Taxonomies

I wonder if one of the problems humanities students have with mind mapping and essay planning is due to not knowing about taxonomy. It seems to me that in planning to cover an entire question, students often do poorly because they omit several ‘top level’ categories from the question. They are also unable to organise material – one student this summer consistently wrote ‘industry’ when they meant (or should have meant) ‘factory’

To me, a factory is very clearly not an industry. Under certain exceptional conditions, of course, a single factory might constitute an entire industry, but normally a ‘factory’ is a subset of an ‘industry’. I am surprised that any student in university could confuse these simple everyday concepts; and yet I am confronted by such errors all too frequently while grading papers.

This is a shortcoming which crosses several disciplines – it is taxonomy in the life sciences, set theory in mathematics and is central to the parent-child inheritance concept at the heart of object orientated analysis and design in software engineering.

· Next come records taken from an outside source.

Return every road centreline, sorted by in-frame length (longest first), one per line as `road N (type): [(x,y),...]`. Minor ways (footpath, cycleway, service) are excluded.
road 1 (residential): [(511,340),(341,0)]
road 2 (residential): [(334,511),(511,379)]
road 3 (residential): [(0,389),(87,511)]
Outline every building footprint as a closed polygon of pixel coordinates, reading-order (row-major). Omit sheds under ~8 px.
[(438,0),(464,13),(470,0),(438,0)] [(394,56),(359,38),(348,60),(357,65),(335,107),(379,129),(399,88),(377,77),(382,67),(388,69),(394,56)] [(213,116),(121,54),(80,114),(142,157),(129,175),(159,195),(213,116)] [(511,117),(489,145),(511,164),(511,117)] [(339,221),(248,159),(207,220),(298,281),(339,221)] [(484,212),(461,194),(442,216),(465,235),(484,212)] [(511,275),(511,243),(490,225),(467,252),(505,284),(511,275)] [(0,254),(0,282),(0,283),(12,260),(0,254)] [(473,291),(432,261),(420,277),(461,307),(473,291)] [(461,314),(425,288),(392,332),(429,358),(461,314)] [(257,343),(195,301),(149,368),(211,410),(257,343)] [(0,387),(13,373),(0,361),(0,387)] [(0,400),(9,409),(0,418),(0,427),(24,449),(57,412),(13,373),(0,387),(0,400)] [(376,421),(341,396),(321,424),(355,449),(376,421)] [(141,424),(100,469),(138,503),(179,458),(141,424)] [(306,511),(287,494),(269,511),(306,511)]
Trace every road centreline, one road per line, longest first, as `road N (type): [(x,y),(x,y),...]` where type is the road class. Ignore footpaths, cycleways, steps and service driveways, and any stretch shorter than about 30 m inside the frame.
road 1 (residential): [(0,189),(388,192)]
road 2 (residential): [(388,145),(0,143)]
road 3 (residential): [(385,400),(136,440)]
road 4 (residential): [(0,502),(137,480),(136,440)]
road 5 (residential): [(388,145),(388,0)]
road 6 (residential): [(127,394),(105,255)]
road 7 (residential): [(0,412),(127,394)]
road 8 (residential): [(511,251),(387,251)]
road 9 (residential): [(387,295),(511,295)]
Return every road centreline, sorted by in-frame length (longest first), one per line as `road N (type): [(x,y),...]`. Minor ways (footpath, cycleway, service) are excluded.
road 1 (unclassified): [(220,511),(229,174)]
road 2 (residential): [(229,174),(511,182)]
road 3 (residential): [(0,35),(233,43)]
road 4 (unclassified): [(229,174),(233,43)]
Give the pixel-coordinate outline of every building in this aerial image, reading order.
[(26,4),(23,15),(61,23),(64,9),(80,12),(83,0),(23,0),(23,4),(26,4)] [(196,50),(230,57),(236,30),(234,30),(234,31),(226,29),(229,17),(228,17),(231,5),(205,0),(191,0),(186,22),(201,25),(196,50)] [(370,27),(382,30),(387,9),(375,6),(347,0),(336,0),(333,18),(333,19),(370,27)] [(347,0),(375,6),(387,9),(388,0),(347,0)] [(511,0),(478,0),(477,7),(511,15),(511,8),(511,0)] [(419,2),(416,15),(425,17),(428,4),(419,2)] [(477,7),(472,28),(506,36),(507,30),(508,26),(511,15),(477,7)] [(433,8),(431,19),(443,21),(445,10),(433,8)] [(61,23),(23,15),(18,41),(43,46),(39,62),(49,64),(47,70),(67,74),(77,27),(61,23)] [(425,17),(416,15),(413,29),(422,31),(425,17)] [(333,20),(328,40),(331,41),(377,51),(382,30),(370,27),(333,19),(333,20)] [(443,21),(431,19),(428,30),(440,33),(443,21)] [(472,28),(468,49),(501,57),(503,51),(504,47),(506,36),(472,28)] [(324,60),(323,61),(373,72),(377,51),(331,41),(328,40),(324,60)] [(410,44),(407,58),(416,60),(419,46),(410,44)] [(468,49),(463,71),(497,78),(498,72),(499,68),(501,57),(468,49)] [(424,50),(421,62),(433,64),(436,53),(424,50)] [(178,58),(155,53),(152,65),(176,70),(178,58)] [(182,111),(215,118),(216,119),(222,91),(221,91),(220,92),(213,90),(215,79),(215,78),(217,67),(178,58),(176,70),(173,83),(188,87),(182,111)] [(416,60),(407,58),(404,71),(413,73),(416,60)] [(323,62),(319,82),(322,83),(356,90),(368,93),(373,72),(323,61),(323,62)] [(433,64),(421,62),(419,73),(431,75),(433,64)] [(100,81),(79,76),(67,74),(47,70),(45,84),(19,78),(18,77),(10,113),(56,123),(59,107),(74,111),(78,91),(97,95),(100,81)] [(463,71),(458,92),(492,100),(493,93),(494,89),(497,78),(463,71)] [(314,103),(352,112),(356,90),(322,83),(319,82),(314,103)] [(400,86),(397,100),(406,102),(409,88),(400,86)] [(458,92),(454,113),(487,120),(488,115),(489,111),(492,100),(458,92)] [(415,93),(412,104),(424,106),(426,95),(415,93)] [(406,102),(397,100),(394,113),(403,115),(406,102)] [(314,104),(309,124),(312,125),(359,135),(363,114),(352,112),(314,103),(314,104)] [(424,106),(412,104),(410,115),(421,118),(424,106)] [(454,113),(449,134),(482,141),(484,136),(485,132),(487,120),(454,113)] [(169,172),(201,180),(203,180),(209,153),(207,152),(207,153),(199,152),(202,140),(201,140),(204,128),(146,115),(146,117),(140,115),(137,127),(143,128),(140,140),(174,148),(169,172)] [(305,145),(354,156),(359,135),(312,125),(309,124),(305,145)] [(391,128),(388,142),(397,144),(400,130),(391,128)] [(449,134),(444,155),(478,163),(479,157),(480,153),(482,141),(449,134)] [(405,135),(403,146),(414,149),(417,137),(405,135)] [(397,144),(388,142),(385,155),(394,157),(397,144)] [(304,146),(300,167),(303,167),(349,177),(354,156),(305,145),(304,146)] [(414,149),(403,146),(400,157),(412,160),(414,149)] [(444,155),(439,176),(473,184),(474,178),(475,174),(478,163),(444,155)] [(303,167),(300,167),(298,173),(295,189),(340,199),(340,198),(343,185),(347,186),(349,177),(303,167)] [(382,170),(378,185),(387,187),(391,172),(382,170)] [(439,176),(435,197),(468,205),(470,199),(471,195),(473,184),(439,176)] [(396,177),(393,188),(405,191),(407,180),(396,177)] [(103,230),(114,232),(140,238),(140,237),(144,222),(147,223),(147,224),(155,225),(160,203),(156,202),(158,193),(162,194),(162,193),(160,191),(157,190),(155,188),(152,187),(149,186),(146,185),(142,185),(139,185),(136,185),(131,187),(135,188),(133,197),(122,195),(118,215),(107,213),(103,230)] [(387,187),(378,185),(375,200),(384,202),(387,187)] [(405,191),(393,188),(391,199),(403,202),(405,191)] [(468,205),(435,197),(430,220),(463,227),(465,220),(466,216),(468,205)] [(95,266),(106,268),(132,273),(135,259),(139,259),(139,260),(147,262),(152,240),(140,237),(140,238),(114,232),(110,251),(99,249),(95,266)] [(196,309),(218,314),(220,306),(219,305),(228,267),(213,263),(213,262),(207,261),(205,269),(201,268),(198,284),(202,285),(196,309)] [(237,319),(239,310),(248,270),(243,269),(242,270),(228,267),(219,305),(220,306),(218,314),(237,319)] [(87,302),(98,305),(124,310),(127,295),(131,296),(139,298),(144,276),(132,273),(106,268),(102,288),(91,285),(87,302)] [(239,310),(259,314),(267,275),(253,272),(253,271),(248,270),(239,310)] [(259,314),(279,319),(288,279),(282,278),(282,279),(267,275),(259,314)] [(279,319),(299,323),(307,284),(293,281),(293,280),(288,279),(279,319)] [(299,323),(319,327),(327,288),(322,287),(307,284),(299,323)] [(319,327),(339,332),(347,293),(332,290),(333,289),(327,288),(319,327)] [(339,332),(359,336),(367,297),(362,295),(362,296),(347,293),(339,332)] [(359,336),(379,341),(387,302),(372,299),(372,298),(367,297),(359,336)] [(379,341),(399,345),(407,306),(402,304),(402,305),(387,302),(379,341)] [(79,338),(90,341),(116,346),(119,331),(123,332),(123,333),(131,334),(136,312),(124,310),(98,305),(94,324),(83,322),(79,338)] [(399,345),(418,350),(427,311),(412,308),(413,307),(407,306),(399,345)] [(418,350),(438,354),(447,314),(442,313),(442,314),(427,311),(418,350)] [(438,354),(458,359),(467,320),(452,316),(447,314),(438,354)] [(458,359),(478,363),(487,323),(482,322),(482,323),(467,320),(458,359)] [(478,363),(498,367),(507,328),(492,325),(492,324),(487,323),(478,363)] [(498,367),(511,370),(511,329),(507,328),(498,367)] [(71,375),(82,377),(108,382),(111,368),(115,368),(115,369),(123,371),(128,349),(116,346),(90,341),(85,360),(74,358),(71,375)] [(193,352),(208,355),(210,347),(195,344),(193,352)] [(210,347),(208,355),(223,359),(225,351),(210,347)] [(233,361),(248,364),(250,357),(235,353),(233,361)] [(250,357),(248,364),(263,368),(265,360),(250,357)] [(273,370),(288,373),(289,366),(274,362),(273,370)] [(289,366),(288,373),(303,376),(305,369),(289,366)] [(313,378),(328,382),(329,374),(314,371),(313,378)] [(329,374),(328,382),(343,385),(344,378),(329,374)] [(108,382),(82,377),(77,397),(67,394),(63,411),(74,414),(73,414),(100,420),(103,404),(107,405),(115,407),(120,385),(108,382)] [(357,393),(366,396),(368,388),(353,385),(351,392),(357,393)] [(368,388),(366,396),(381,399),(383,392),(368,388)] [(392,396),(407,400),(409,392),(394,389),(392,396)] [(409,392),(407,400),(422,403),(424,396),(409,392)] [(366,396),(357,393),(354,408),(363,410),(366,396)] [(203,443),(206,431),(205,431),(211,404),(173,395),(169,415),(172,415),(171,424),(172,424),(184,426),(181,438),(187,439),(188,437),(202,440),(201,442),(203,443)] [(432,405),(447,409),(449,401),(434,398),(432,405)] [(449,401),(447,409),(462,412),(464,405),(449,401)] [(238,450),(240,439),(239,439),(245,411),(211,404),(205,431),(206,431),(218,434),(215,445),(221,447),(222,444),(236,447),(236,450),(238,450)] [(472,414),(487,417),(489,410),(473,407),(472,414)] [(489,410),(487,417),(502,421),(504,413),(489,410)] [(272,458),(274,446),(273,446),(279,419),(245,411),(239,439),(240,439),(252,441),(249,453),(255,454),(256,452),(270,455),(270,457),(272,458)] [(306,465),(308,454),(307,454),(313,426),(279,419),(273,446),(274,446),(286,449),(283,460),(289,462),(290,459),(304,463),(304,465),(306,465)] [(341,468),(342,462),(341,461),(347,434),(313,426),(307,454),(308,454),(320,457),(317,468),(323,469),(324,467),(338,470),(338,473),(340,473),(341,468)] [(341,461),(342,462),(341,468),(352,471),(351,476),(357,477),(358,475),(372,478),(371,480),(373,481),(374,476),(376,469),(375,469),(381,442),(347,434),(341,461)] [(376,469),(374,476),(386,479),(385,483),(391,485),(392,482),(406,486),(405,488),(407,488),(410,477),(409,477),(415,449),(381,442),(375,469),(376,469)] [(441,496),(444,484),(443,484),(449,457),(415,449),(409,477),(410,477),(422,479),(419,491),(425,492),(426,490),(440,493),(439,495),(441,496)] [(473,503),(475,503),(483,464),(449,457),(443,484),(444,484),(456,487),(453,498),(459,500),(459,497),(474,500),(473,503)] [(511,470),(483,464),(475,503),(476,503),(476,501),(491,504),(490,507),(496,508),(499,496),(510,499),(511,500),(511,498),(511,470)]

In fact, in the domain of information science generally, classification is fundemental – no library could operate with it.

In part I suspect that the nature of electronic library catalogues and goggling contributes to the death of taxonomy – who needs to understand that 941.4082 is a sub-category of 941.408 if the computer simply spits out the titles you want?

Some students understand this perfectly of course, and some understand it in some contexts but cannot transfer the knowledge out of the specific context in which they learned it. So a student who has worked part-time in the Library might fully grasp the Dewey Decimal system, but be incapable of applying the underlying principles of it to economic history.